As ACS Women celebrated its tenth anniversary, there was time to reflect on the decade past but also to think about the future and the ongoing role for women in ICT.
A high-powered panel of speakers assembled at Sydney's Menzies Hotel to explore what that future might look like.
Sharon Dickson - ACS NSW vice chair between 2012 and 2014, and head of technology for intermediary distribution at QBE - posed the question: 'What's your vision for the role of women in the age of digital?'
She received four very different responses:
1. Learn adaptable skills
Digital Careers state manager John Westgarth's vision was to enable women to create "adaptable skill sets to respond to digital disruption".
He believed technology could have a major impact on society - "and it's through technology that smart empowered people will change some of the big things we need changed".
"So if I had a vision it would be about flexibility and strong skillsets that make people adaptable [in this new world]."
2. Embrace an entrepreneurial spirit
Dr Jenine Beekhuyzen, an academic and founder of Tech Girls Movement and Tech Girls are Superheroes, believed it was important to teach women confidence to "create your own future".
She cited Sara Price, a then 12-year-old who won last year's Australian Search for the Next Tech Girl Superhero competition.
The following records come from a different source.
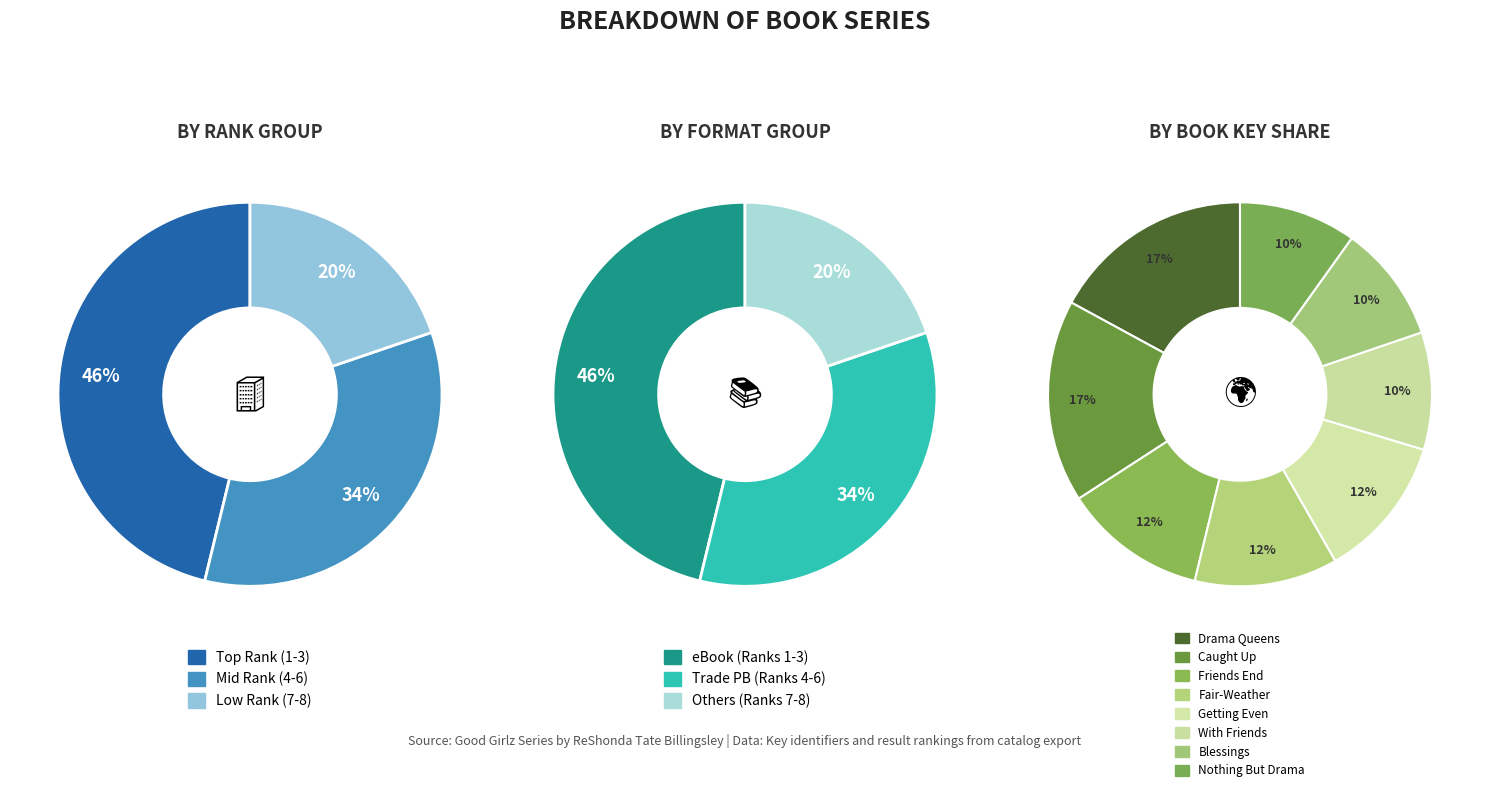

What is the largest slice in the pie chart?

Drama Queens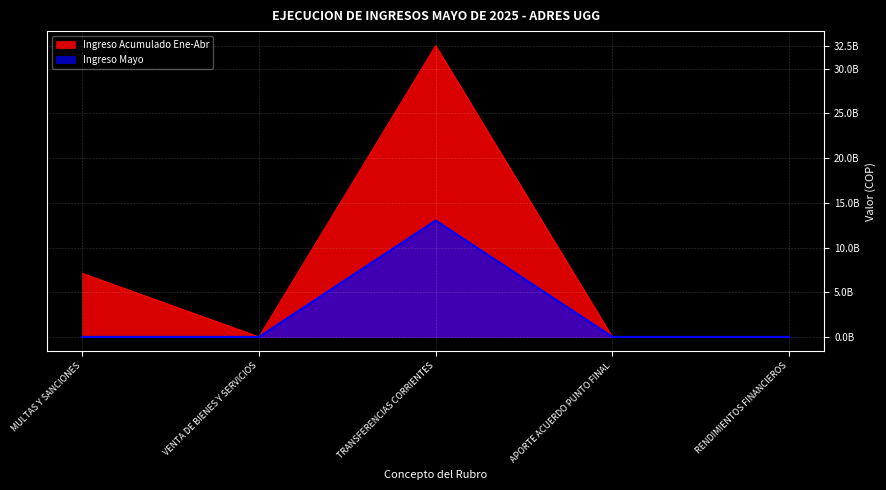

Is it true that Ingreso Mayo equals -6575829724.6 at VENTA DE BIENES Y SERVICIOS?

False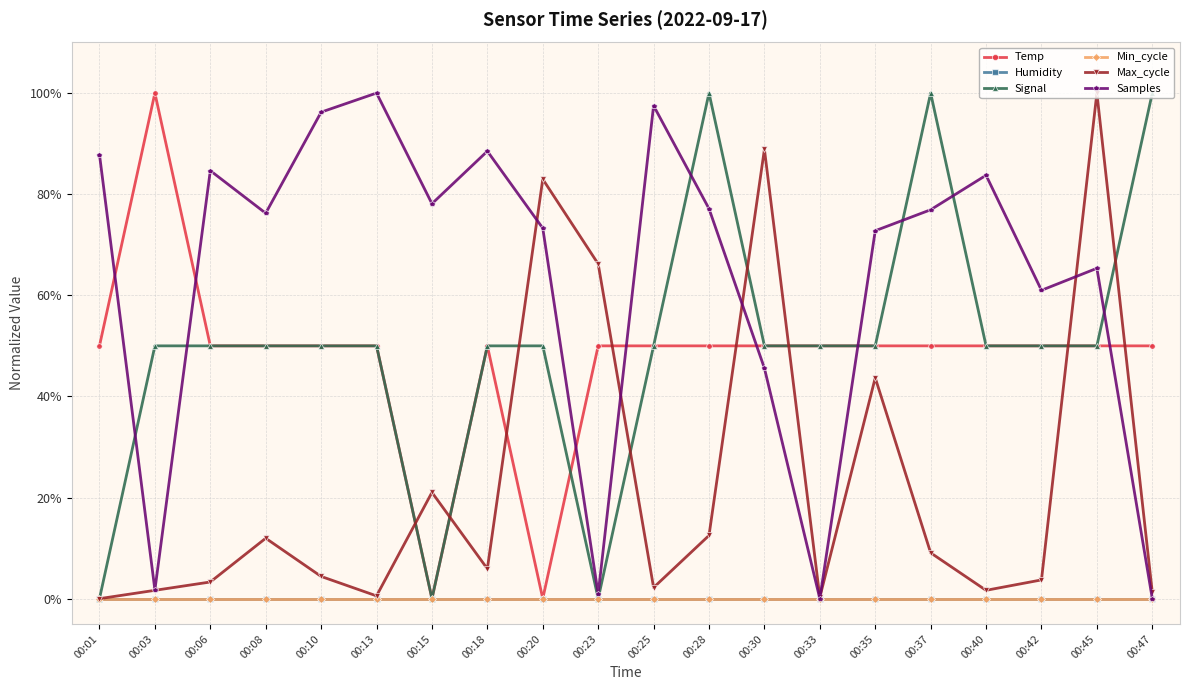

Does the chart have visible grid lines?

Yes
Price created an app "which helps young people build self confidence and resilience". It sold 20,000 copies.
"This is our future," Dr Beekhuyzen said.
"Trying to encourage an entrepreneurial spirit is a really good thing. You don't have to align to structures that maybe don't fit with you and with the way you do things. You can create your own future."
3. Stay out of the box
UTS Lucy program director Bronwyn Holland's vision for women in the digital future was "access all areas".
"I think we get very much constrained by roles and by role stereotyping and I think we want to be able to dismantle the very many barriers there are to young people being able to translate their attitudes, achievement and creativity and interest into opportunity," she said.
"The messaging that I'm hearing about disruption and the flexible, cross disciplinary, adaptable, intelligence-driven paradigm that we're moving into is that, more than anything, it should give us the opportunity to transform the educational experience of young people and hook in to a better, more equitable, more sustainable future that we claim to aspire to."
4. Keep your eye out for opportunities
ACS director of policy & public affairs - and ACS Women sponsor - Athol Chalmers believed the digital age would create many opportunities that encouraged more women to participate in the ICT industry.
"There's going to be lots of new jobs created, there's going to be new industries and new companies," he said. "You've only got to look at things like Airbnb and Uber that were created in the digital age.
"I think the opportunity really is that women will be able to take advantage of the digital disruption opportunities that are there. Hopefully [these opportunities] will bring more women into the workforce and ICT".